Elisabeth Lutyens

Wind Trio op. 52

für Flöte, Klarinette und Fagott, Partitur und Stimmen

Rubrik: Rezension
Verlag/Label: Schott, Mainz
erschienen in: das Orchester 03/2024 , Seite 64

Die Komponistin Elisabeth Lut-yens, die von 1906 bis 1983 lebte, war eine der wenigen ihrer Generation in England, die für das Neue aufgeschlossen waren. Schon mit sechzehn Jahren konnte sie dank ihres wohlhabenden und verständnisvollen Elternhauses von London nach Paris gehen, um dort zu studieren. Mit zwanzig kehrte sie zu weiteren Studien am Royal College of Music nach London zurück. Die spätere Begegnung mit der Musik Anton von Weberns führte sie zu ihrem eigenen vom Serialismus geprägten Stil.
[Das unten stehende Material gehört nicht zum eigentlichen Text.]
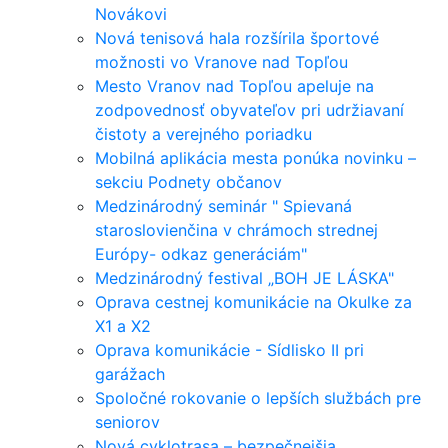
Novákovi
Nová tenisová hala rozšírila športové
možnosti vo Vranove nad Topľou
Mesto Vranov nad Topľou apeluje na
zodpovednosť obyvateľov pri udržiavaní
čistoty a verejného poriadku
Mobilná aplikácia mesta ponúka novinku –
sekciu Podnety občanov
Medzinárodný seminár " Spievaná
staroslovienčina v chrámoch strednej
Európy- odkaz generáciám"
Medzinárodný festival „BOH JE LÁSKA"
Oprava cestnej komunikácie na Okulke za
X1 a X2
Oprava komunikácie - Sídlisko II pri
garážach
Spoločné rokovanie o lepších službách pre
seniorov
Nová cyklotrasa – bezpečnejšia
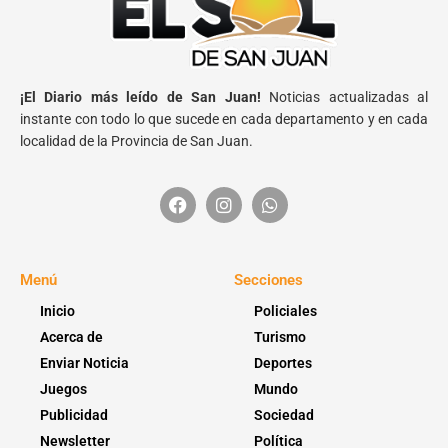
¡El Diario más leído de San Juan!
Noticias actualizadas al
instante con todo lo que sucede en cada departamento y en cada
localidad de la Provincia de San Juan.
Menú
Secciones
Inicio
Policiales
Acerca de
Turismo
Enviar Noticia
Deportes
Juegos
Mundo
Publicidad
Sociedad
Newsletter
Política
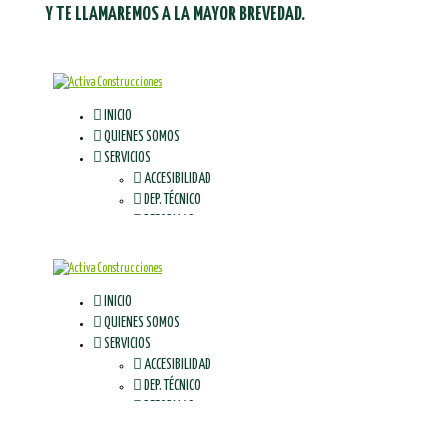
Y TE LLAMAREMOS A LA MAYOR BREVEDAD.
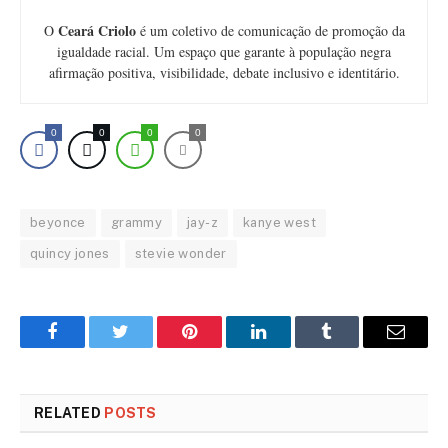
Ceará Criolo
O
é um coletivo de comunicação de promoção da
igualdade racial. Um espaço que garante à população negra
afirmação positiva, visibilidade, debate inclusivo e identitário.
0
0
0
0
beyonce
grammy
jay-z
kanye west
quincy jones
stevie wonder
Facebook
Twitter
Pinterest
LinkedIn
Tumblr
Email
RELATED
POSTS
Ihr Kammerkonzert von 1939, mit jeweils drei Holz- und Blechbläsern und Streichtrio, galt als eines der fortschrittlichsten Werke der britischen Musik zu jener Zeit. In ihrem umfangreichen Schaffen widmete sie sich in der Kammermusik einige Male reinen Bläserbesetzungen. So im Woodwind Quintett op. 45 von 1960 und in der Music for Winds für doppeltes Bläserquintett, dem Bläseroktett Rape of the Moon op. 90 und dem hier vorliegenden Wind Trio op. 52 für Flöte, Oboe und Klarinette mit dem Untertitel in the meadows aus dem Jahr 1963, das von der BBC in Auftrag gegeben wurde.
Elisabeth Lutyens geht in diesem Trio mit einer Spieldauer von etwa zehn Minuten formal einen eigenen Weg. Es gibt keine traditionellen Satztypen, sondern fünf Improvisationen, die von vier Interludien unterbrochen werden, die mit zurückgenommener Dynamik und einfacherer Satzstruktur als Ruhepunkte nach den lebhafteren Improvisationen gestaltet sind. Angesichts der im Bläsertrio verwendeten dodekafonischen Kompositionstechnik erscheint der Begriff der Improvisation als Satztypus widersprüchlich, da sich die Komponistin recht streng an das Reihenprinzip hält. Er lässt sich möglicherweise durch die in allen Sätzen in verschiedenen Formen auftretende „Dreiton-Akkordbildung“ im Abstand von kleinen Sekunden verstehen, so wie der erste Satz mit dem Akkord cis’-d’-es’ im Pianissimo, das sofort zum ff anschwillt, eröffnet wird.
Die Unterschiede zwischen den Improvisationsteilen bestehen vor allem in der rhythmischen Ausarbeitung, die eine große Differenzierungsbreite mit ständigen Taktwechseln und kleingliedrigen Unterteilungen zeigt. Die Nähe zu Webern zeigt sich in der gestenhaften und konzentrierten Schreibweise Lutyens, die auch die dynamische Skala kontrastreich und bis in feinste Abstufungen ausreizt. Bei der Stimmführung gibt es keine Besonderheiten, die sich klanglich auswirken würden durch das Ausbrechen aus der vorgegebenen Klangebene z. B. durch Stimmentausch. Einzig die Flöte erweitert das traditionelle Klangbild durch einige Flatterzungen-Effekte. Das Wind Trio erfordert versierte Interpret:innen, die sicherlich lieber aus Spielpartituren das diffizil gestaltete hörenswerte Werk einstudieren würden als aus den sehr großzügig gedruckten Einzelstimmen.